Эухения подавала на стол, игнорируя девушек. Телятина выглядела прекрасно — отлично зажаренная и сочная, в легком винном соусе.
Мэри-Джейн кивнула:
— Множество девушек. Идиотки.
Эухения поставила на стол холодный картофельный салат с горошком, приправленный маслом и чесноком, — еще одно особое блюдо Майкла Карри. Эухения шлепнула большую ложку салата на тарелку Мэри-Джейн.

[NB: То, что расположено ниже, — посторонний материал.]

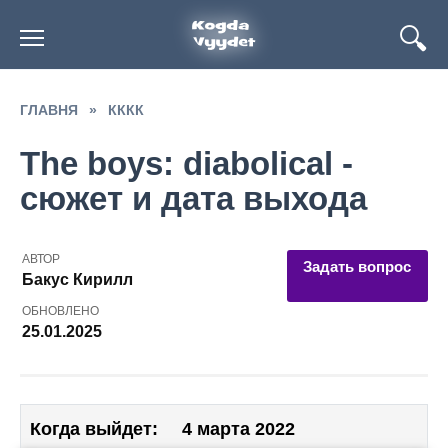
Перейти
к
содержанию
ГЛАВНЯ
»
КККК
The boys: diabolical -
сюжет и дата выхода
АВТОР
Задать вопрос
Бакус Кирилл
ОБНОВЛЕНО
25.01.2025
Когда выйдет:
4 марта 2022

— А у нас есть еще молоко? — спросила Мона. — А ты что пьешь, Мэри-Джейн?
— Мне кока-колу, пожалуйста, Эухения, если ты не против. Хотя я прекрасно могу сама встать и взять ее.
Эухению взбесило такое предположение, в особенности исходившее от никому неведомой кузины, к тому же неотесанной деревенщины. Она принесла банку и стакан со льдом.
— Ешь, Мона Мэйфейр! — сказала Эухения. И налила ей молока из коробки. — Ну, давай же!
Мясо показалось Моне ужасным на вкус. Она не могла понять почему. Она ведь любила такую еду. Но как только перед ней поставили тарелку, она вызвала у нее отвращение. Возможно, дело было в обычной тошноте, а это доказывало, что все идет как положено. Амелия говорила, что так и должно быть в течение шести недель. То есть она так говорила до того, как заявила, что ребенку уже три месяца.
Мона склонила голову. Обрывки последнего сна кружили в памяти, весьма упорные, полные ассоциаций, но уносились прочь с реактивной скоростью, как только Мона пыталась их уловить, удержать, понять весь сон.
Она откинулась назад. И медленно выпила молоко.
— Только коробку не съешь, — сказала Эухения, нависавшая над Моной, морщинистая и торжественная, не сводившая глаз с нетронутой еды на тарелке.
— Она будет теперь есть только то, что ей необходимо, ведь так? — услужливо спросила Мэри-Джейн, стараясь помочь.
Милая девочка. Она уже слопала свою телятину и шумно собирала с тарелки каждый кусочек грибов и лука, какие только могла поймать вилкой.
Эухения наконец-то отошла.
— Эй, хочешь это? — спросила Мона. — Возьми. — Она подвинула свою тарелку к Мэри-Джейн. — Я не трогала.